APOS: Fast-Evolving Sports to Remain the Unchanging Anchor of Media Biz, While Fans Drive Expansion in Asia

The more things change, the more things stay the same, appeared to be the proposition of two Wall Street insiders on the current entertainment landscape and the inviolable position of sports within it.

“These are tough times,” intoned Joe Ravitch founder and partner of media focused investment firm Raine, speaking last week at the APOS media conference in Indonesia. But “sports content is the only form of appointment viewing still remaining [in a changing media and entertainment landscape.”

In Ravitch’s view, sports is, “the last bastion of value.” It is highly sticky, driven by cross-border interest, even family loyalty, and powered by fanaticism.

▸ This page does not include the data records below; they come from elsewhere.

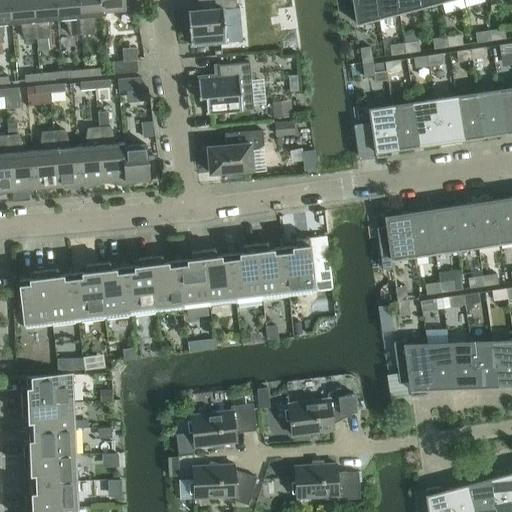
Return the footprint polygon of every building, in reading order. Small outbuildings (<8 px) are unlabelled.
[(0,0),(0,42),(2,43),(4,25),(12,24),(10,0),(0,0)] [(10,0),(12,24),(21,23),(25,41),(37,40),(33,0),(10,0)] [(33,0),(37,40),(48,38),(50,21),(58,20),(56,0),(33,0)] [(56,0),(58,20),(66,19),(71,36),(82,35),(79,0),(56,0)] [(79,0),(82,35),(94,34),(95,17),(104,16),(102,0),(79,0)] [(102,0),(104,16),(104,12),(126,10),(125,7),(132,7),(131,0),(102,0)] [(202,0),(203,10),(188,12),(191,46),(226,43),(223,10),(237,8),(235,0),(202,0)] [(379,18),(376,0),(353,0),(357,24),(379,18)] [(376,0),(379,18),(400,13),(398,0),(376,0)] [(398,0),(400,13),(421,7),(419,0),(398,0)] [(504,29),(490,31),(491,41),(506,39),(504,29)] [(491,41),(490,31),(476,33),(477,43),(491,41)] [(461,35),(447,37),(449,47),(463,45),(461,35)] [(449,47),(447,37),(433,40),(434,49),(449,47)] [(419,42),(404,44),(406,54),(420,52),(419,42)] [(511,54),(511,43),(499,46),(501,56),(511,54)] [(406,54),(404,44),(390,46),(392,56),(406,54)] [(360,49),(363,63),(372,62),(370,47),(360,49)] [(485,48),(470,50),(472,60),(487,58),(485,48)] [(472,60),(470,50),(456,52),(458,62),(472,60)] [(442,54),(428,56),(430,66),(444,64),(442,54)] [(430,66),(428,56),(414,59),(415,68),(430,66)] [(113,62),(114,74),(138,72),(137,60),(113,62)] [(400,61),(385,63),(387,73),(401,70),(400,61)] [(372,62),(363,63),(365,77),(375,76),(372,62)] [(219,78),(198,79),(200,98),(206,97),(207,114),(254,109),(249,63),(218,66),(219,78)] [(100,68),(85,70),(86,77),(101,75),(100,68)] [(86,77),(85,70),(70,71),(71,78),(86,77)] [(55,72),(40,74),(40,81),(55,79),(55,72)] [(40,81),(40,74),(25,75),(25,82),(40,81)] [(142,78),(118,80),(119,92),(143,90),(142,78)] [(110,81),(95,82),(96,89),(111,88),(110,81)] [(96,89),(95,82),(80,83),(81,90),(96,89)] [(65,85),(50,86),(50,93),(65,92),(65,85)] [(50,93),(50,86),(35,87),(35,94),(50,93)] [(511,88),(499,90),(505,130),(510,130),(510,133),(511,132),(511,88)] [(19,89),(4,90),(5,97),(19,96),(19,89)] [(499,90),(477,94),(484,136),(500,134),(499,131),(505,130),(499,90)] [(477,94),(456,97),(462,137),(467,136),(467,139),(484,136),(477,94)] [(456,97),(435,100),(441,143),(457,140),(457,137),(462,137),(456,97)] [(291,100),(273,102),(274,118),(292,116),(291,100)] [(435,100),(413,103),(419,143),(424,142),(425,145),(441,143),(435,100)] [(413,103),(392,106),(398,149),(415,147),(414,144),(419,143),(413,103)] [(398,149),(392,106),(369,109),(377,158),(392,156),(391,150),(398,149)] [(293,121),(276,123),(277,136),(294,135),(293,121)] [(17,123),(7,124),(8,133),(18,132),(17,123)] [(111,126),(99,127),(104,183),(108,183),(119,185),(119,182),(127,181),(123,143),(115,144),(111,126)] [(87,146),(78,147),(82,185),(89,184),(90,187),(101,183),(104,183),(99,127),(88,128),(87,146)] [(65,130),(54,131),(59,187),(62,187),(73,189),(74,186),(82,185),(78,147),(70,148),(65,130)] [(41,150),(32,151),(36,189),(44,188),(45,191),(55,187),(59,187),(54,131),(42,132),(41,150)] [(208,152),(206,163),(209,163),(210,174),(228,172),(228,175),(241,174),(241,171),(253,170),(251,151),(265,150),(263,131),(225,134),(226,146),(208,147),(208,152)] [(19,134),(8,136),(13,191),(16,191),(27,193),(28,190),(36,189),(32,151),(24,152),(19,134)] [(0,194),(9,192),(13,191),(8,136),(0,136),(0,194)] [(125,143),(123,143),(127,181),(134,180),(135,183),(145,179),(149,179),(149,178),(156,175),(157,175),(154,156),(147,156),(146,145),(125,147),(125,143)] [(510,198),(493,201),(500,244),(511,241),(511,201),(510,201),(510,198)] [(477,206),(472,207),(478,247),(500,244),(493,201),(477,203),(477,206)] [(467,205),(450,207),(457,250),(478,247),(472,207),(467,208),(467,205)] [(435,212),(429,213),(435,253),(457,250),(450,207),(434,210),(435,212)] [(384,211),(387,227),(377,228),(383,269),(395,268),(394,259),(414,256),(408,213),(401,214),(400,209),(384,211)] [(424,211),(408,213),(414,256),(435,253),(429,213),(424,214),(424,211)] [(297,246),(283,248),(289,297),(316,293),(310,238),(296,239),(297,246)] [(268,243),(256,244),(263,300),(289,297),(283,248),(269,250),(268,243)] [(245,253),(231,254),(237,303),(263,300),(256,244),(244,246),(245,253)] [(216,249),(204,251),(210,306),(237,303),(231,254),(217,256),(216,249)] [(192,259),(178,261),(184,310),(210,306),(204,251),(192,252),(192,259)] [(163,256),(151,257),(157,313),(184,310),(178,261),(164,263),(163,256)] [(140,265),(125,267),(131,316),(157,313),(151,257),(139,259),(140,265)] [(110,262),(98,264),(105,319),(131,316),(125,267),(111,269),(110,262)] [(87,272),(73,274),(79,323),(105,319),(98,264),(86,265),(87,272)] [(58,269),(46,270),(53,326),(79,323),(73,274),(59,275),(58,269)] [(53,326),(46,270),(34,272),(35,278),(20,280),(25,329),(53,326)] [(497,274),(482,277),(484,286),(498,284),(497,274)] [(484,286),(482,277),(468,279),(470,289),(484,286)] [(454,281),(440,283),(441,293),(455,291),(454,281)] [(441,293),(440,283),(425,285),(427,295),(441,293)] [(396,288),(398,302),(408,301),(406,286),(396,288)] [(508,299),(506,289),(492,291),(494,301),(508,299)] [(478,293),(464,295),(465,305),(479,303),(478,293)] [(465,305),(464,295),(449,298),(451,308),(465,305)] [(435,300),(421,302),(422,312),(437,310),(435,300)] [(408,301),(398,302),(400,316),(410,315),(408,301)] [(300,322),(292,323),(294,335),(302,334),(300,322)] [(276,325),(266,326),(268,340),(278,339),(276,325)] [(250,333),(241,334),(242,343),(251,342),(250,333)] [(214,339),(201,341),(202,351),(216,349),(214,339)] [(427,344),(406,345),(406,340),(394,342),(400,384),(410,382),(412,396),(427,394),(427,390),(434,389),(427,344)] [(511,341),(492,342),(498,382),(505,381),(506,387),(511,386),(511,341)] [(492,342),(470,343),(477,388),(492,387),(491,383),(498,382),(492,342)] [(449,343),(427,344),(434,389),(449,389),(448,385),(455,384),(449,343)] [(470,343),(449,343),(455,384),(461,383),(462,388),(477,388),(470,343)] [(89,356),(83,357),(83,359),(84,369),(85,370),(91,369),(89,356)] [(65,359),(58,359),(58,370),(66,370),(65,359)] [(21,393),(21,405),(73,403),(72,375),(27,377),(28,392),(21,393)] [(329,399),(288,404),(292,436),(334,431),(333,424),(353,414),(352,412),(357,411),(355,395),(344,396),(340,388),(329,394),(328,394),(329,399)] [(112,390),(101,390),(101,401),(113,401),(112,390)] [(73,403),(21,405),(22,417),(29,417),(29,431),(74,429),(73,403)] [(232,411),(191,416),(195,447),(237,442),(236,433),(257,431),(254,404),(231,407),(232,411)] [(23,445),(24,457),(75,455),(74,429),(29,431),(30,445),(23,445)] [(190,433),(176,435),(179,455),(193,453),(190,433)] [(75,455),(24,457),(24,470),(31,469),(32,484),(77,482),(75,455)] [(295,467),(297,498),(338,496),(338,500),(360,499),(359,472),(337,473),(337,464),(295,467)] [(193,467),(195,499),(235,497),(236,501),(249,505),(257,478),(235,471),(235,465),(193,467)] [(505,475),(491,479),(495,511),(511,511),(511,478),(506,479),(505,475)] [(477,488),(470,489),(473,511),(495,511),(491,479),(476,483),(477,488)] [(26,498),(26,510),(78,508),(77,482),(32,484),(32,498),(26,498)] [(463,486),(448,490),(451,511),(473,511),(470,489),(463,490),(463,486)] [(451,511),(448,490),(442,492),(441,487),(426,490),(428,511),(451,511)]
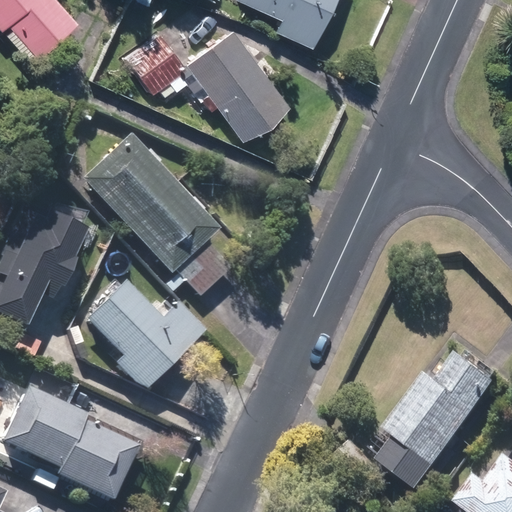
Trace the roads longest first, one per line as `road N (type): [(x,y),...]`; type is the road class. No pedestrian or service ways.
road 1 (residential): [(216,511),(388,121)]
road 2 (residential): [(511,225),(388,121)]
road 3 (residential): [(388,121),(445,0)]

Financial analyst, Michael Nathanson explained how the U.S. cable TV bundle is shrinking by 5 million subscribers per year and may fall to 50 million within three to four years. “But sports fans are the ones staying with the bundle, as entertainment consumption [on TV] has fallen,” said Nathanson. As the number of cable households shrinks, prices for those who remain are likely to be driven up.

Ravitch also forecast that sports rights prices will continue to inflate and not hit a ceiling in the foreseeable future.

That is sustainable because of the vastly expanding opportunities for sports to create revenues.
These include: the creation of new leagues; wider following of women’s sports’ the creation of specialized sports streaming services by leagues, clubs and stars; combinations of leagues across different sports; digital assets, and forms of sports programming that do not involve broadcast rights, a route broadened for others by Netflix’s hit Formula One show “Drive to Survive.”

Ravitch, who was previously involved in the sale of English soccer club Chelsea, proposed that two other forces will continue to propel sports into the stratosphere. These are the impact of gambling, which is being legalized in some territories, and the arrival of new sources of financing.

These include private equity, which was previously barred in some territories, due to the risk of debt over-leverage, and wealthy Middle East investors. Some of these may be seeking to include media and entertainment within their diversification portfolio, but without the controversies of news journalism. Sports is an attractive proposition, even if Middle East investors lay themselves open to the charge of sports-washing.

A separate panel discussion focused more specifically on Asian and Middle Eastern sports and on fandom heard several speakers describe fast-changing sports industry structures and the potentially lucrative opportunities to be had from catering to fans.

Carlo Nohra, COO of the Saudi Pro League, soccer championship, described how nearly every aspect of the game’s management had to be built from scratch. But by being able to bring in great players has “fast-tracked” government involvement. “We now need to live up to the hype,” Nohra said. With 38 broadcasters of the league spanning over 100 countries, the league has been able to increase revenue up 600+%, admittedly from a low base.

Junas Miradiarsyah, CEO of the Indonesian Basketball League, lamented that other sports struggle to overcome Indonesia’s football (soccer) culture. But he said, “Now is the time to scale up the competition. Our national men’s team recently won a gold medal.” And he remained in story-telling mode.

“Sports events need to stop thinking of themselves as event organizers and start thinking of content production organizations,” he said. “We need to create stories in Indonesia [and] create a better market for ourselves.”

Yannick Colaco, co-founder of FanCode, described the Indian landscape as changing too and how fandom is part of that process. India, where the top of mind sport is cricket, is experiencing the penetration of participatory sport seek wider into youth culture. That is something that will enable further development of leagues, derivate formats and monetizable media opportunities.

“Fancode is about access and experience. We see ourselves as a content company,” Colaco said. “The development of content around live sports is going to grow. And it will be generated cheaper.”